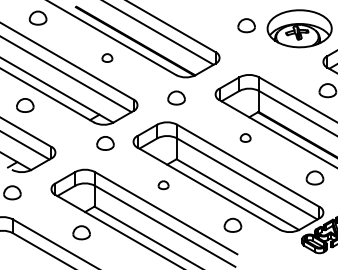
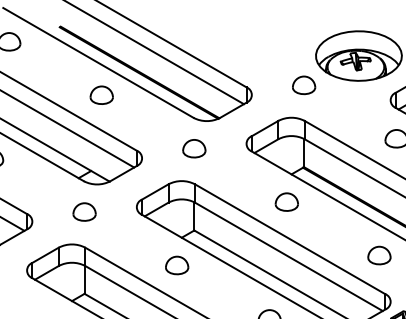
part: (246, 25) -> (303, 85), moved
part: (107, 57) -> (101, 94), size x1.67
part: (245, 137) -> (286, 201), size x1.67
part: (105, 143) -> (84, 212), moved
part: (163, 184) -> (176, 264), size x1.67

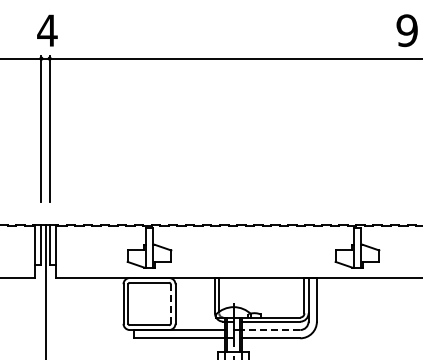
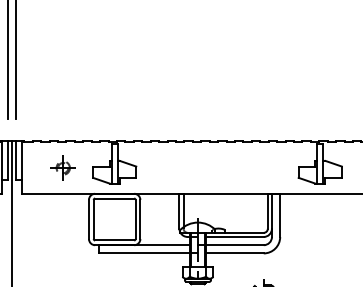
part: (97, 251) -> (63, 167), added
line: (170, 304) -> (135, 219), dashed -> solid
line: (270, 330) -> (234, 245), dashed -> solid

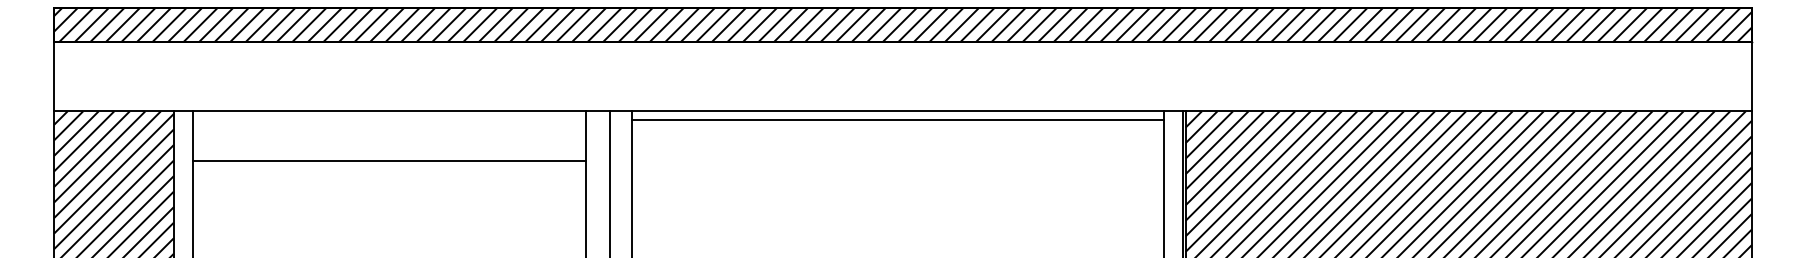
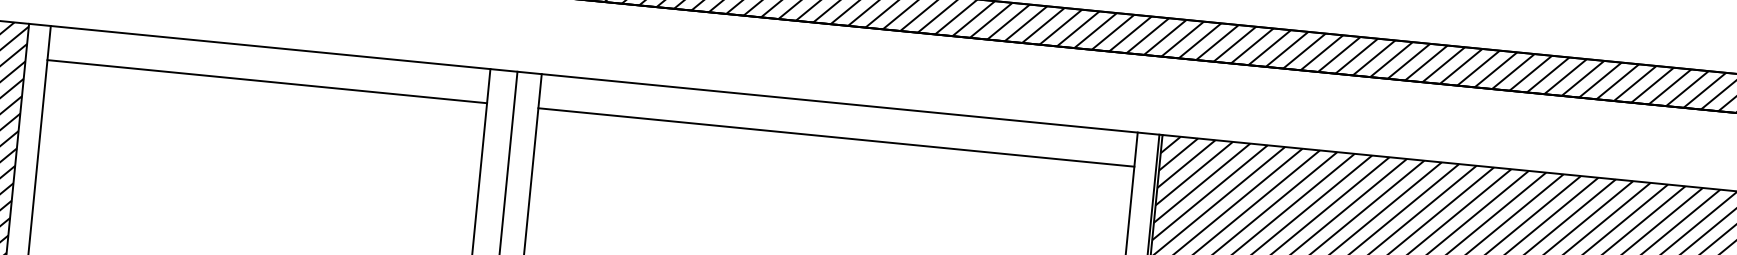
line: (897, 119) -> (836, 137), moved
line: (389, 160) -> (267, 81), moved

▶ [PROBLEM TO SOLVE]: A number is the only answer here: how many lines of the material above contain "moved"?

▶ [SOLUTION TO THIS TASK]: 4